Even if the floating element will overflow the top of the screen, it will still be placed and anchored there.

If you’d like to directly match Popper’s default behavior to prevent collisions, add in flip(), shift() and limitShift() in the following order:

import {
  computePosition,
  flip,
  shift,
  limitShift,
} from '@floating-ui/dom';
 
computePosition(referenceEl, floatingEl, {
  placement: 'top',
  middleware: [flip(), shift({limiter: limitShift()})],
}).then(({x, y}) => {
  // ...
});

Unlike Popper 2, the order of the array matters and is not adjusted for you. The Middleware page explains the concept in detail. Essentially, if you place one of the middleware before or after another, the positioning result can change. This helps enable full control as sometimes you want different behavior based on the ordering.

The preventOverflow modifier from Popper is now called shift. This is because technically many modifiers in Popper 2 “prevented overflow”, which does not describe what it is actually doing unlike shift.

You’ll hopefully notice the API is much more ergonomic at the point of the function call.

Popper 2:

createPopper(reference, popper, {
  modifiers: [
    {
      name: 'offset',
      options: {
        offset: [0, 10],
      },
    },
  ],
});

Floating UI:

computePosition(referenceEl, floatingEl, {
  middleware: [offset(10)],
});

A lot of the options passed in to middleware options are similar or the same as Popper 2. To learn about their options, you can read their pages on the sidebar on the left.

Arrows styling

In Popper you could add a data-popper-arrow element inside your popper and it’d automatically be picked up and styled.

As Floating UI is pure, you now handle these styles yourself, and you always pass an element in manually.

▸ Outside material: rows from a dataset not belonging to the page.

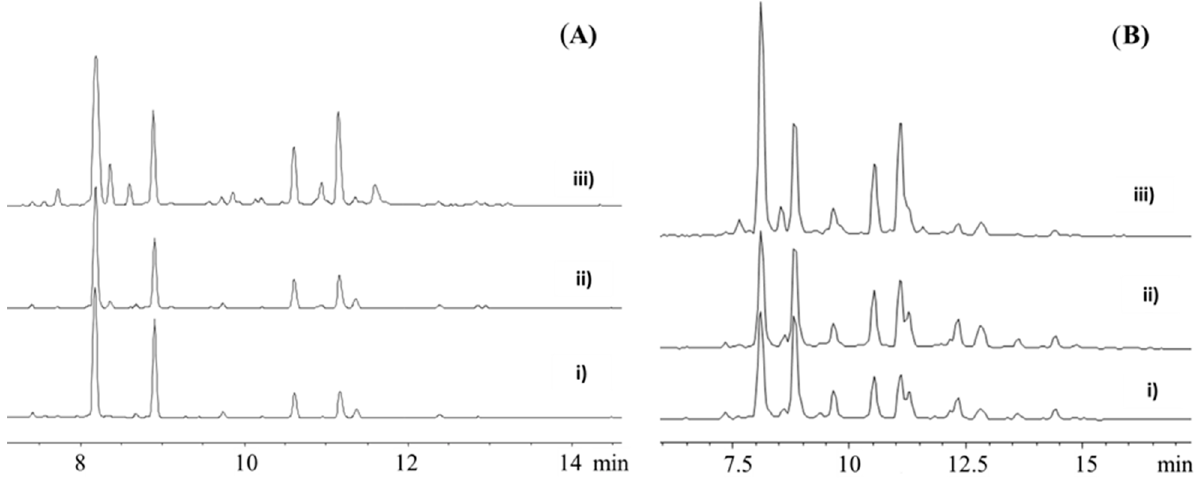
Figure 3. HPLC-DAD-MS analysis of (i) saffron stigmas, (ii) commercial saffron extract (affron ® ) and (iii) gardenia extract; ( A ) DAD signal at 440 nm and ( B ) MS signal corresponding to the extracted ion chromatogram at 329.1747 m/z .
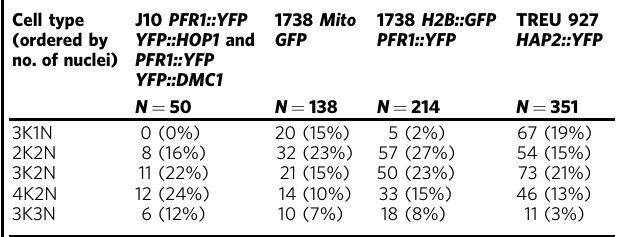
Table 1 Morphology of predominant types of meiotic intermediates among salivary gland-derived trypanosomes of T. b. brucei .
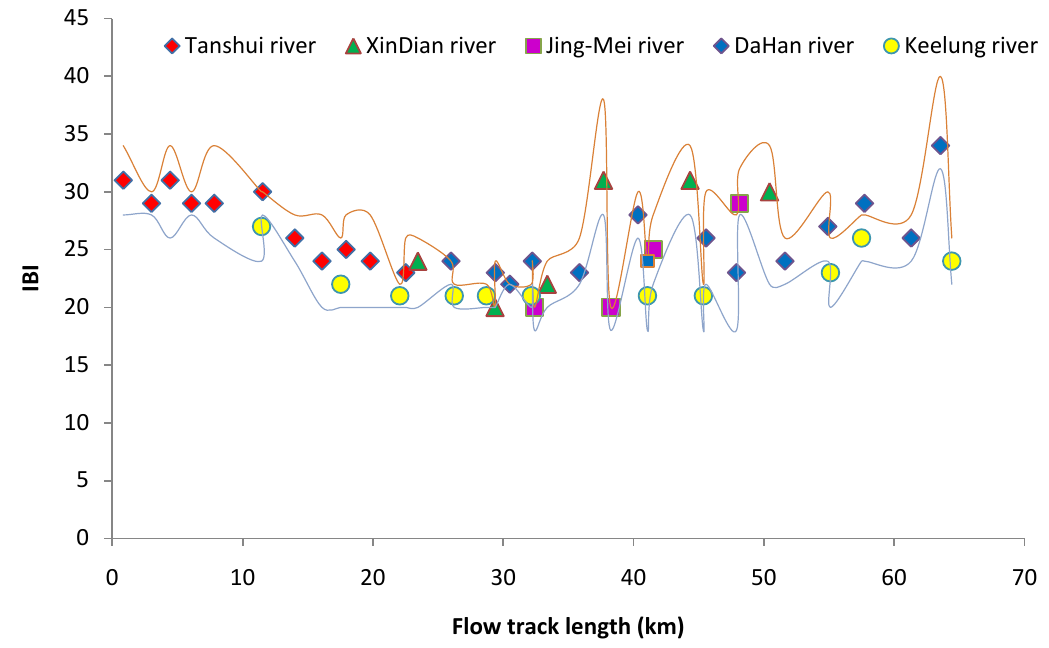
Figure 8. The IBI value for the fish community of the Tanshui River basin in 2012. The point marks indicate the mean of four seasons, red line was upper limit and black line was lower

You can read more about this on the arrow middleware page.

Auto placement is now a middleware

In Popper 2, this was part of flip but now it’s separate and is no longer a string option for placement.

Popper 2:

import {createPopper} from '@popperjs/core';
 
createPopper(reference, popper, {
  placement: 'auto',
});

Floating UI:

import {computePosition, autoPlacement} from '@floating-ui/dom';
 
computePosition(referenceEl, floatingEl, {
  middleware: [autoPlacement()],
});

Other

APIs like detectOverflow and virtual elements are basically the same as Popper 2 with only minor differences.

detectOverflow() must now be called with the await keyword before it but accepts the same options as Popper 2 with minor differences.

Conclusion

If you think something is missing or are confused, you can open a Discussion on the GitHub repo and we’ll try to improve this page.